- Passionné par l’agriculture dès son jeune âge, le jeune togolais Jean-Charles Sossou a fait de la vulgarisation des pratiques agroécologiques son cheval de bataille, afin de répondre aux défis de la dégradation des sols et d’une alimentation saine.
- Il a lancé depuis quelques années une initiative dénommée « Ecole paysanne d’agroécologie (EPA) » au travers de laquelle il a déjà formés des milliers d’agricultures et techniciens agricoles.
- L’application des pratiques agroécologiques qu’ils enseignent permet déjà de restaurer des sols, d’augmenter la production agricole, de lutter contre les effets du changement climatique et de créer des emplois pour les alumni de son Ecole itinérante, qui constituent désormais un pool de formateurs.
- L’impact de ces actions lui a valu plusieurs prix, dont le Trophées Initiatives Climat Afrique Francophone (ICAF), en 2023. Jean-Charles Sossou est aussi à la quette d’un appui financier et technique pour pérenniser son initiative.
Samedi, 31 août 2024 vers 08 heures du matin, alors que le soleil éclairait Kpimé Séva dans la commune de Kloto 2 situé au nord-ouest du Togo, avec ses premiers rayons, le motocycliste qui nous offre son service depuis la ville de Kpalimé foulée la veille, s’immobilise. Nous voici à l’entrée du Centre de formation en agroécologie ‘‘ELIKEM’’ où nous attendait visiblement depuis quelques moment, Jean-Charles Sossou, patron des lieux. « Miawoezon », dit-il avec sourire en langue locale Ewe, pour nous souhaiter la bienvenue dans son centre, qui constitue, pour lui, à la fois une « université » mais aussi une « chapelle », où il « prêche » les pratiques agroécologiques.
« Merci de venir nous visiter dans notre centre, qui nous sert de cadre d’expérimentation des pratiques agroécologiques, de laboratoire d’essai, mais aussi d’incubation de jeunes entrepreneurs agricoles.

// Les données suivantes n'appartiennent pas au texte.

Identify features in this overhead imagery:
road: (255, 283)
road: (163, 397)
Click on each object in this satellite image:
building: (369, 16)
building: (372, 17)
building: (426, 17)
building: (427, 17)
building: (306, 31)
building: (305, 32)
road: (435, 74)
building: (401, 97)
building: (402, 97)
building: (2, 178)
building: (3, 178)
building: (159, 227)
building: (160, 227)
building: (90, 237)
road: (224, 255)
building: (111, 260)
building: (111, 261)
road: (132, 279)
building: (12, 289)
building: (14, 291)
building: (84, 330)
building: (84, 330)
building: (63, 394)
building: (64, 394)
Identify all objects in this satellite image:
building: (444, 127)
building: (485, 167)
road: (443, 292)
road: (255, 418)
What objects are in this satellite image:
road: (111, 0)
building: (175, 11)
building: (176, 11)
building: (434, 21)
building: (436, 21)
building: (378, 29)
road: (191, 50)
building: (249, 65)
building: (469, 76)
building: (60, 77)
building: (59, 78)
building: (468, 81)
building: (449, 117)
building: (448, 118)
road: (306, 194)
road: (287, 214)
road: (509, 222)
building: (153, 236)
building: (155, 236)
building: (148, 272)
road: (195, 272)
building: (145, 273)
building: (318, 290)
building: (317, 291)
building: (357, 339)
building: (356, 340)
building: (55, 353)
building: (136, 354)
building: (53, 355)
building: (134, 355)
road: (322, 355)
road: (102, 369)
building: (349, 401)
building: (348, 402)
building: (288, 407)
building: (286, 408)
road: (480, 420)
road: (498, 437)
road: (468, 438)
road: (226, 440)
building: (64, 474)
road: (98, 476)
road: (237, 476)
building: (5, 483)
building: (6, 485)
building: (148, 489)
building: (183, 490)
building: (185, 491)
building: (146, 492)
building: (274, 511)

Vous seriez venu une semaine plus tôt, vous auriez rencontré des jeunes dont certains sont venus des pays étrangers, dans le cadre de la première édition du Camp Agroécologique & Forum Environnemental (CAFE). Ici, aussi, nous prêchons l’agroécologie à tous ceux qui nous visitent », explique-t-il.
Evangéliste de l’agroécologie
Jean-Charles Amégnona Sossou, est un jeune Togolais de la trentaine. Agronome de formation, il est le président de Eco-Impact, une association de développement qu’il a créé, il y a quelques années, avec d’autres jeunes, afin de contribuer à la protection de l’environnement, la conservation de la biodiversité et à la diffusion/promotion de l’agroécologie.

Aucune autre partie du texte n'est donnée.